Collected data entries:
┌──

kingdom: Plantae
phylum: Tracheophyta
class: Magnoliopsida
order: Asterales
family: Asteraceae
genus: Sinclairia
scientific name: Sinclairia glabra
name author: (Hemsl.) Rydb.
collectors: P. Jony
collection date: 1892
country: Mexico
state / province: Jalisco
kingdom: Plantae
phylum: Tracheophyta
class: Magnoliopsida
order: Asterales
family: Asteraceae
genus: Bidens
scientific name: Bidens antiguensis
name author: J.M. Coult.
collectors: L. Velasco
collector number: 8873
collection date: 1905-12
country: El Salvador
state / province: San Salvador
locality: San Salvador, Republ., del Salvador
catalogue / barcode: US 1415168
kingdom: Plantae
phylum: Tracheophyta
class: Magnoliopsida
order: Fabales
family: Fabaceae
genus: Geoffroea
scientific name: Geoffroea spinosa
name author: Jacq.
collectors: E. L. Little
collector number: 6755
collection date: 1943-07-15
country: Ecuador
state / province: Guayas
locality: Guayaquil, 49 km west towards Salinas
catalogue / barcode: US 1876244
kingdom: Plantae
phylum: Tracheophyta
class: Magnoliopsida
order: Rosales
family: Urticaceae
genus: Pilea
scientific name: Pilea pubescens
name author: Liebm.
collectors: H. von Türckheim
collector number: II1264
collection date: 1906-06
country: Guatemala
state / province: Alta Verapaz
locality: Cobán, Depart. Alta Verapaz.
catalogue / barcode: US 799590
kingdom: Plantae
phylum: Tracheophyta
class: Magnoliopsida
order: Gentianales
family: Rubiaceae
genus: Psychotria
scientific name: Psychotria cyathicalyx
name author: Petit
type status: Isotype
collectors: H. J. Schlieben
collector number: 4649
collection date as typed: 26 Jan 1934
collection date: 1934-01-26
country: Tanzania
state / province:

└──

Your goal
Reproduce all of the lines above word for word, with no changes.

Problem solution
kingdom: Plantae
phylum: Tracheophyta
class: Magnoliopsida
order: Asterales
family: Asteraceae
genus: Sinclairia
scientific name: Sinclairia glabra
name author: (Hemsl.) Rydb.
collectors: P. Jony
collection date: 1892
country: Mexico
state / province: Jalisco
kingdom: Plantae
phylum: Tracheophyta
class: Magnoliopsida
order: Asterales
family: Asteraceae
genus: Bidens
scientific name: Bidens antiguensis
name author: J.M. Coult.
collectors: L. Velasco
collector number: 8873
collection date: 1905-12
country: El Salvador
state / province: San Salvador
locality: San Salvador, Republ., del Salvador
catalogue / barcode: US 1415168
kingdom: Plantae
phylum: Tracheophyta
class: Magnoliopsida
order: Fabales
family: Fabaceae
genus: Geoffroea
scientific name: Geoffroea spinosa
name author: Jacq.
collectors: E. L. Little
collector number: 6755
collection date: 1943-07-15
country: Ecuador
state / province: Guayas
locality: Guayaquil, 49 km west towards Salinas
catalogue / barcode: US 1876244
kingdom: Plantae
phylum: Tracheophyta
class: Magnoliopsida
order: Rosales
family: Urticaceae
genus: Pilea
scientific name: Pilea pubescens
name author: Liebm.
collectors: H. von Türckheim
collector number: II1264
collection date: 1906-06
country: Guatemala
state / province: Alta Verapaz
locality: Cobán, Depart. Alta Verapaz.
catalogue / barcode: US 799590
kingdom: Plantae
phylum: Tracheophyta
class: Magnoliopsida
order: Gentianales
family: Rubiaceae
genus: Psychotria
scientific name: Psychotria cyathicalyx
name author: Petit
type status: Isotype
collectors: H. J. Schlieben
collector number: 4649
collection date as typed: 26 Jan 1934
collection date: 1934-01-26
country: Tanzania
state / province:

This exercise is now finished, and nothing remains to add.